Miguel Angel Rouco - Agencia DyN
BUENOS AIRES.- Las inconsistencias de este final de ciclo político se focalizan sobre las reservas del Banco Central y sobre la política monetaria y cambiaria que, a duras penas, podrán llegar a diciembre.
La expansión constante de los agregados monetarios y la caída vertiginosa de las reservas, hace que la incertidumbre de los operadores sobre el nivel del tipo de cambio a partir del 10 de diciembre, aumente de manera notable.

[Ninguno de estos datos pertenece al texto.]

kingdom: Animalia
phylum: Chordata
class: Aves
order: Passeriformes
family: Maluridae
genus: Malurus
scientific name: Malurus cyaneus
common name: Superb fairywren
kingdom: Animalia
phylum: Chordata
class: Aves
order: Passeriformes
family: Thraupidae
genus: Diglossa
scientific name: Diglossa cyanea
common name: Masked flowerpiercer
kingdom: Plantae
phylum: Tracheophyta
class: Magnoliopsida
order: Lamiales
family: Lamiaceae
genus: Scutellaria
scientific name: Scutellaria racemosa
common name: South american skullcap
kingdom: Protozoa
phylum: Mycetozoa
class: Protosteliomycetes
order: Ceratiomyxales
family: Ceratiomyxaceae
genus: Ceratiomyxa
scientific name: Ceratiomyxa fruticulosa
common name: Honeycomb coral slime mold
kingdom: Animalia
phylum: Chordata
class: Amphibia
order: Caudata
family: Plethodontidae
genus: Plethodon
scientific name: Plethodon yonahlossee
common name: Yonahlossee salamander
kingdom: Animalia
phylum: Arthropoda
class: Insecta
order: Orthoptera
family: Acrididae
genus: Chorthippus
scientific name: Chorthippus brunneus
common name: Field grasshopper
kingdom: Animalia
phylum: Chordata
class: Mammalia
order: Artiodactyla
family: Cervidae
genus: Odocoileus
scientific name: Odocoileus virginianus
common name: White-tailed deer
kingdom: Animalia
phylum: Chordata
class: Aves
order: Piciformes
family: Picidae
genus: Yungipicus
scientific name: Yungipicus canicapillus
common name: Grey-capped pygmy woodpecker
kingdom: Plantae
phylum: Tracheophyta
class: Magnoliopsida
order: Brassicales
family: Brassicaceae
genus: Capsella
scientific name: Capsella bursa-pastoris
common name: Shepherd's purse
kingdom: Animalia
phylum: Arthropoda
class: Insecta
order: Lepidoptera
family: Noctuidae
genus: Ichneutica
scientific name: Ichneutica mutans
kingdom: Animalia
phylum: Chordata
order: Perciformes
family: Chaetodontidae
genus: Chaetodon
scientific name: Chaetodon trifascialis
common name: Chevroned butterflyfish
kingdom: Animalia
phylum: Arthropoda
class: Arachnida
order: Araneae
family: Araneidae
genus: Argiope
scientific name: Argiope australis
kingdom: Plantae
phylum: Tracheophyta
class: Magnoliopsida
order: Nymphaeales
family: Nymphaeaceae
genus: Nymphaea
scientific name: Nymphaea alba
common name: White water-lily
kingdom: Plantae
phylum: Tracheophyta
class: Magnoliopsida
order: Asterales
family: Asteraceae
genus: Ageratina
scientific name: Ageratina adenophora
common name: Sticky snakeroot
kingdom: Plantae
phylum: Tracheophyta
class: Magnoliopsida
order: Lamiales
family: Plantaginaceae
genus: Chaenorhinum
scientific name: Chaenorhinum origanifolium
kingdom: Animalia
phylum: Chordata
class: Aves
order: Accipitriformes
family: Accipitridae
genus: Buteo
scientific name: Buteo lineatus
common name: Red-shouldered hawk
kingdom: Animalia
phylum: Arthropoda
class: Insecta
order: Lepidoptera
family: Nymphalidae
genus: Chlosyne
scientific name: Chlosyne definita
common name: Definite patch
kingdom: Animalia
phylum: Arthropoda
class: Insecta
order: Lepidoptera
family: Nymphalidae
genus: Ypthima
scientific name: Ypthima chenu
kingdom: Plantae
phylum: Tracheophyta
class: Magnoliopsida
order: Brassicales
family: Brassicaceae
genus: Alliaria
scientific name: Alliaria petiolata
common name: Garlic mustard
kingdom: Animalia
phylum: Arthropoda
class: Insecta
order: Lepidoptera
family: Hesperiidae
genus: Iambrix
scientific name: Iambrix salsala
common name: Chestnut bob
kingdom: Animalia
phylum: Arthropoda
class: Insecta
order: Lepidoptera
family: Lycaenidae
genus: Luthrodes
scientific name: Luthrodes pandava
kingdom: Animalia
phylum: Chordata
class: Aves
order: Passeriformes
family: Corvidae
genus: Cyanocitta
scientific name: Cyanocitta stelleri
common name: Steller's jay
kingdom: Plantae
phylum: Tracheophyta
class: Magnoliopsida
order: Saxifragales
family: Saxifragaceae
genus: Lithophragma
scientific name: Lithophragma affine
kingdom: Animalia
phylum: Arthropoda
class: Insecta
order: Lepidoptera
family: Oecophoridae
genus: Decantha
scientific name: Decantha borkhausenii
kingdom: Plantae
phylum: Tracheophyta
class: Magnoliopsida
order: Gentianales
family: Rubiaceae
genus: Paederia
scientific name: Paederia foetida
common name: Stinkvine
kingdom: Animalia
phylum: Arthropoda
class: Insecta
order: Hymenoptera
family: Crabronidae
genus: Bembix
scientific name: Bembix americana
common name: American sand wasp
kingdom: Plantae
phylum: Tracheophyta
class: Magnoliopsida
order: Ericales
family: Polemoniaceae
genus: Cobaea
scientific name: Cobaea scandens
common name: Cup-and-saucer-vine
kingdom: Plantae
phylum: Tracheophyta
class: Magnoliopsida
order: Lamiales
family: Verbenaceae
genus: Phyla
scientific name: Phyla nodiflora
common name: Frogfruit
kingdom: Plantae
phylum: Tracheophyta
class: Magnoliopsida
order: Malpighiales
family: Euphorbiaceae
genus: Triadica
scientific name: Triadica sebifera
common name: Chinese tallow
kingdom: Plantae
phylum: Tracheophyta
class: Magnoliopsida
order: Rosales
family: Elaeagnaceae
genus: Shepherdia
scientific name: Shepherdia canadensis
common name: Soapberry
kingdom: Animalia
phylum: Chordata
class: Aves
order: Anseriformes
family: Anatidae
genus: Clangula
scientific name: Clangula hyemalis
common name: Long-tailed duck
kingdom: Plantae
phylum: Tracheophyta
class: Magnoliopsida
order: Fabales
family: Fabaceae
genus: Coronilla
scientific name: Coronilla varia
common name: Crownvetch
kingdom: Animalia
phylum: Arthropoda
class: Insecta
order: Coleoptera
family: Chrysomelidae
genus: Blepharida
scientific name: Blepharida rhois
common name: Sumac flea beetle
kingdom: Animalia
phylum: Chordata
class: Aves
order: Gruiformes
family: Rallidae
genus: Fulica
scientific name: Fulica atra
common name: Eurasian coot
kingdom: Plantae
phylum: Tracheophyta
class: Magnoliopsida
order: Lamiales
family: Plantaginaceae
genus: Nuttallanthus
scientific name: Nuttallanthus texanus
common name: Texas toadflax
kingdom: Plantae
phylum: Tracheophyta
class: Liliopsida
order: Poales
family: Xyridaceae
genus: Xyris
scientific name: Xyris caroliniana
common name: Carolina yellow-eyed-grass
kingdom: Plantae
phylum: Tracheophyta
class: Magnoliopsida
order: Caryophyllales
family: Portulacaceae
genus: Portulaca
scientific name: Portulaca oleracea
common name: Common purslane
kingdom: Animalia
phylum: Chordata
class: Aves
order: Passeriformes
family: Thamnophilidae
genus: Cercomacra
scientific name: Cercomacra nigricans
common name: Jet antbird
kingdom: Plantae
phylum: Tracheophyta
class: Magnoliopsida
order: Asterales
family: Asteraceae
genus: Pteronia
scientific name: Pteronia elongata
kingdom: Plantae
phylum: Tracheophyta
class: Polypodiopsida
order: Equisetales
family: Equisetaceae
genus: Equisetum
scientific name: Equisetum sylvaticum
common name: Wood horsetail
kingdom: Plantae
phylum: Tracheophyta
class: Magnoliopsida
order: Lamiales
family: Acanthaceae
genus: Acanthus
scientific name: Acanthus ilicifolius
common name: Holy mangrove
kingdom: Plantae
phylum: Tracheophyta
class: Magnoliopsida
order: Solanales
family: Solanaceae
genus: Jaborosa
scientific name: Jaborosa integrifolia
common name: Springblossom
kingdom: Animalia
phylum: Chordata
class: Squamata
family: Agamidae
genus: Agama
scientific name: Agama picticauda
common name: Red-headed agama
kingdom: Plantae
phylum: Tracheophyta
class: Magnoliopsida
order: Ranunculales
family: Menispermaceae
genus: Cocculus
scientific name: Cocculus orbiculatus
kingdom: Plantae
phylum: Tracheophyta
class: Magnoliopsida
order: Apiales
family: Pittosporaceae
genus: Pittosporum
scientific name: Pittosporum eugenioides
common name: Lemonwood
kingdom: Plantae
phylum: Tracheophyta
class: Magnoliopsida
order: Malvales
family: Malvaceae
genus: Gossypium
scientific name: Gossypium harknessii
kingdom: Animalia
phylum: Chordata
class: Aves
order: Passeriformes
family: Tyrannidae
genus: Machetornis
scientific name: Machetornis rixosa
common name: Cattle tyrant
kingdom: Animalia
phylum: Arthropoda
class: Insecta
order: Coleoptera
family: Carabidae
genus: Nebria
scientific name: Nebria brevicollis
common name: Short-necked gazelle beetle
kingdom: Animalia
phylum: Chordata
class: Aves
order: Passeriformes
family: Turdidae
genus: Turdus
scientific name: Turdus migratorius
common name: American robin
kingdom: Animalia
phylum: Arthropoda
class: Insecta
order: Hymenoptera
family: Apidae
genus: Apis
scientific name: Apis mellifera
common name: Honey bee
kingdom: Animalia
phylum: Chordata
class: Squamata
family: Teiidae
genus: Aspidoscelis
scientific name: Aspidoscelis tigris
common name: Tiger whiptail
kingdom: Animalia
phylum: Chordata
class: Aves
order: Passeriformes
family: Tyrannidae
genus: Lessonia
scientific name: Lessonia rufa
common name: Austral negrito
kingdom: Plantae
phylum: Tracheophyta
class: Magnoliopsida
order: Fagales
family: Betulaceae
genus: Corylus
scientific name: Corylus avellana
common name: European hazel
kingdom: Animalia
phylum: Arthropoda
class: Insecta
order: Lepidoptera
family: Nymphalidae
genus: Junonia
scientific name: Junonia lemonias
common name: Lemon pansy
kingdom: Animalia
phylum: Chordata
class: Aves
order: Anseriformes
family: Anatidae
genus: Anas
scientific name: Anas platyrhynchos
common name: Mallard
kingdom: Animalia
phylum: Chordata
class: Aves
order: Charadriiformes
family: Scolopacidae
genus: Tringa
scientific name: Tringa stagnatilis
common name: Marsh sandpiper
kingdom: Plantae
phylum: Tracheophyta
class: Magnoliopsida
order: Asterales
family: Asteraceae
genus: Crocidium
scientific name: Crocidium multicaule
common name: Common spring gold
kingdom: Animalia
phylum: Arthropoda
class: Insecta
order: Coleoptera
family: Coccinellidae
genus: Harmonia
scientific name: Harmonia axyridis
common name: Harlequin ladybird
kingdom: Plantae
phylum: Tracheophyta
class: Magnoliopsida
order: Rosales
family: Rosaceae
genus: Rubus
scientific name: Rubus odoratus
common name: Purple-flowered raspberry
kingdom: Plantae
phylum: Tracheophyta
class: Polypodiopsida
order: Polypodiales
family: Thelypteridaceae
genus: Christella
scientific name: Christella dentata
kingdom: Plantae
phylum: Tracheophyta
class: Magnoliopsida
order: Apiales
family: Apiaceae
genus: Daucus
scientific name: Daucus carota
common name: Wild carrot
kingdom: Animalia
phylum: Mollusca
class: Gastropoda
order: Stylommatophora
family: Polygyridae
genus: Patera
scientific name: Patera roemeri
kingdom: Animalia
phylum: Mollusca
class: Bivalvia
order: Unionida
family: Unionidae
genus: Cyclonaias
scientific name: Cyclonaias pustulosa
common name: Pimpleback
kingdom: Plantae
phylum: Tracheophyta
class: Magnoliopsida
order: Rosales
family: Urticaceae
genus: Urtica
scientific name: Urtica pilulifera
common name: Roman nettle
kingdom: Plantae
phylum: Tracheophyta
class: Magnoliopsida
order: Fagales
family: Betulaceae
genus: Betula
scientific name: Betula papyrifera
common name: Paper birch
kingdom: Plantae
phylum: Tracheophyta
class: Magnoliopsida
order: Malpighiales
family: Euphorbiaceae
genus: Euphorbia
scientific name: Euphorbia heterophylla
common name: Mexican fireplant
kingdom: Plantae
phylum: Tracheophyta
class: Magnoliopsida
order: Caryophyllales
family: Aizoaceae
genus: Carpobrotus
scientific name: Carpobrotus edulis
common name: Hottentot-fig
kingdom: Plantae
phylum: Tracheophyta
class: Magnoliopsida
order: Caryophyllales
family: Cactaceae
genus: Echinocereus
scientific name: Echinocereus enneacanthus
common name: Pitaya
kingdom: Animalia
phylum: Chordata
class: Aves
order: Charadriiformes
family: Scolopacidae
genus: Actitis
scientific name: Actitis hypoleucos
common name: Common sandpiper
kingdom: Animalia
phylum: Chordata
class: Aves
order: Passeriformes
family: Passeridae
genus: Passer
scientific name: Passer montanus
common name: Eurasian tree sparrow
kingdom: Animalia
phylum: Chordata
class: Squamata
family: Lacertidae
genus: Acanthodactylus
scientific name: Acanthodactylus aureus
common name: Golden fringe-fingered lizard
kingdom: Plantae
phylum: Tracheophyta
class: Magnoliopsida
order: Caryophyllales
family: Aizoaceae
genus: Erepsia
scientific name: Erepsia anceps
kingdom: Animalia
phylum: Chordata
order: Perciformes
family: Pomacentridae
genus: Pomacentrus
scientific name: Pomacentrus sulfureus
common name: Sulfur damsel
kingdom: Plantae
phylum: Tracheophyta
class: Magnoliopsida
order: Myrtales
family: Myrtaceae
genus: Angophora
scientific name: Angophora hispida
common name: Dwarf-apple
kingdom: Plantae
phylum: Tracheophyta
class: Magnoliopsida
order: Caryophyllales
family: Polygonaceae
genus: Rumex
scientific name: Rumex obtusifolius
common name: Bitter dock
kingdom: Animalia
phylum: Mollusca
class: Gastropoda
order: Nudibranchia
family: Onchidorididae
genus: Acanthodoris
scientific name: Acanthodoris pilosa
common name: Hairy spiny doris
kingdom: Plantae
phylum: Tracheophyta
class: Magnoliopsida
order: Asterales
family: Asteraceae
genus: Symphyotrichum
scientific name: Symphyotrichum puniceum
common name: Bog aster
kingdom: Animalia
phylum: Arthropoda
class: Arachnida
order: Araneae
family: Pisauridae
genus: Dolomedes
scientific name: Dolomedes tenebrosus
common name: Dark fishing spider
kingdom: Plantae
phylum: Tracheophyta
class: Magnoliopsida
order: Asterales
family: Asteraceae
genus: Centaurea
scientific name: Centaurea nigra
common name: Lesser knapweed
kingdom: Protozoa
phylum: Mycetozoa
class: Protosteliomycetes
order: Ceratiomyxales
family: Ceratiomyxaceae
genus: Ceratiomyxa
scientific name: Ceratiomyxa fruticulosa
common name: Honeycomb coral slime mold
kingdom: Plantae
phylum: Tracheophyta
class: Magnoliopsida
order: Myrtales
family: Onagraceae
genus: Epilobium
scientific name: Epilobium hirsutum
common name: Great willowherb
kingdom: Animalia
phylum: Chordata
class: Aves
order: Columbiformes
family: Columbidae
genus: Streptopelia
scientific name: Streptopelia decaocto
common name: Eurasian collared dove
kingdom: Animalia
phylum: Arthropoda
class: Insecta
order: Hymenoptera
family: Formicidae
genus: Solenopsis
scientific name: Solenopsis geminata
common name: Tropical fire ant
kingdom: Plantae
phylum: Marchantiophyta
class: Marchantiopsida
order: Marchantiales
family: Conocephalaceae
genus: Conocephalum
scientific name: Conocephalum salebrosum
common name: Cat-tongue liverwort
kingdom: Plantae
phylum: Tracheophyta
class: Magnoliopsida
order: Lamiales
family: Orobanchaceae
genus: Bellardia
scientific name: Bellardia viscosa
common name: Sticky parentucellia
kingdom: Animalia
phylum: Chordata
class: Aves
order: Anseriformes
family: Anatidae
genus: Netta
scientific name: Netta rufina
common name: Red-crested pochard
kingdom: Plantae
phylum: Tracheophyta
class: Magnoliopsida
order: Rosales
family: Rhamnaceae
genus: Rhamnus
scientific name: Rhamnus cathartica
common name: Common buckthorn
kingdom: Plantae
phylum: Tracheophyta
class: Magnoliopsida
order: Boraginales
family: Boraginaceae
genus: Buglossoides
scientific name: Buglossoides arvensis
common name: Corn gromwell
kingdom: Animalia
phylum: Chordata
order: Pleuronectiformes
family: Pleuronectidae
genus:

Las expectativas de una devaluación del peso van en aumento, toda vez que la administración de Cristina Fernández necesita del retraso del cambiario para mantener la ficción. Hay tres tópicos que condicionarán la visión de los inversores sobre la paridad cambiaria:
I) La expansión de los agregados monetarios.
II) Las ventas de dólares y de bonos a precios subsidiados.
III) La situación en Brasil y en China y el deterioro de los términos de intercambio.
El primero de los puntos, sobre el crecimiento de los agregados monetarios saltó por los aires y de nuevo como antes de la devaluación de enero de 2014, los pesos crecen a un ritmo del 40%. Esto tiene un doble efecto. Por un lado, como la demanda de créditos no aumenta en la misma medida, ese excedente se va a la inflación, mediante los precios, con un fuerte deterioro en el poder de compra de los asalariados. La aceleración y la multiplicación monetaria se encargarán de dañar la economía. Por otro lado, al no ingresar divisas suficientes para atender la deuda y las importaciones, sobran pesos, lo que alimenta las expectativas de devaluación y aumenta el apetito por los dólares.
El segundo tópico -algo que no se entiende de la política que comanda el ministro de Economía, Axel Kicillof- se refiere a la venta de dólares y bonos a tipo de cambio oficial. En lo que va de agosto, el Banco Central resignó casi U$S 500 millones de reservas para satisfacer la demanda de los ahorristas. En paralelo, el Gobierno saca a la venta bonos atados a la evolución del dólar oficial más allá del 10 de diciembre, en un escenario de potencial devaluación ¿Por qué subsidiar la compra de esa deuda, a precios irrisorios, en momentos en que no abundan divisas?
El tercer punto tiene que ver con las fuertes correcciones cambiarias en Brasil y en China, y con el aumento de sus tasas de interés, que provocaron una caída del consumo interno y una menor actividad económica en esos países. Al mismo tiempo, esas políticas llevaron a que los productos argentinos sean menos competitivos en esas economías y a que los bienes provenientes del vecino país y desde el Lejano Oriente resulten más baratos.
Hasta ahora, el Gobierno nacional intentó defenderse mediante barreras arancelarias y paraarancelarias como las Declaraciones Juradas Anticipadas de Importación (DJAI) y algunas trabas sanitarias. Pero esto tiene fecha de defunción, ya que tras el fallo de la Organización Mundial del Comercio (OMC), las DJAI quedarán sin efecto, y dejarán terreno libre para que China y Brasil coloquen sus excedentes comerciales en la Argentina a precios de liquidación.
Estos tres factores combinados generarán una presión ostensible sobre el mercado de divisas, lo cual aumentará las expectativas de una devaluación del peso.
Los dólares atesorados
La moneda nacional acumula una revaluación del 40% frente al Real, desde enero de 2014. Esto descoloca las ventas de productos argentinos a Brasil y alimenta las compras de productos fabricados en el país vecino. El Banco Central cuenta con unos U$S 34.000 millones de reservas brutas. De ese total, unos U$S 8.000 millones corresponden al swap con China y otro tanto a depósitos de los ahorristas. Así, las reservas no comprometidas quedan en U$S 18.000 millones.
El Gobierno no pudo cancelar la deuda de divisas que mantiene con los importadores por unos U$S 5.000 millones y debe enfrentar el rescate del Boden 2015 por otros U$S 6.500 millones. Además, deberá cancelar deuda con los organismos financieros internacionales por unos U$S 1.500 millones, lo que redondea unos U$S 12.000 millones a pagar hasta fin de año.
Esto deja un neto de U$S 6.000 millones a lo que hay que deducir unos U$S 1.500 millones destinados al pago de los bonos retenidos por orden del juez norteamericano, Thomas Griesa. Todo esto significa que el Central quedará con una disponibilidad de U$S 4.500 millones a fin de año, de los cuales gran parte son reservas en oro y en Derechos Especiales de Giro (DEG), de difícil realización. La realidad supera a la fantasía y a la ficción creada por el Gobierno nacional, que se esfumará como la ilusión de la Cenicienta.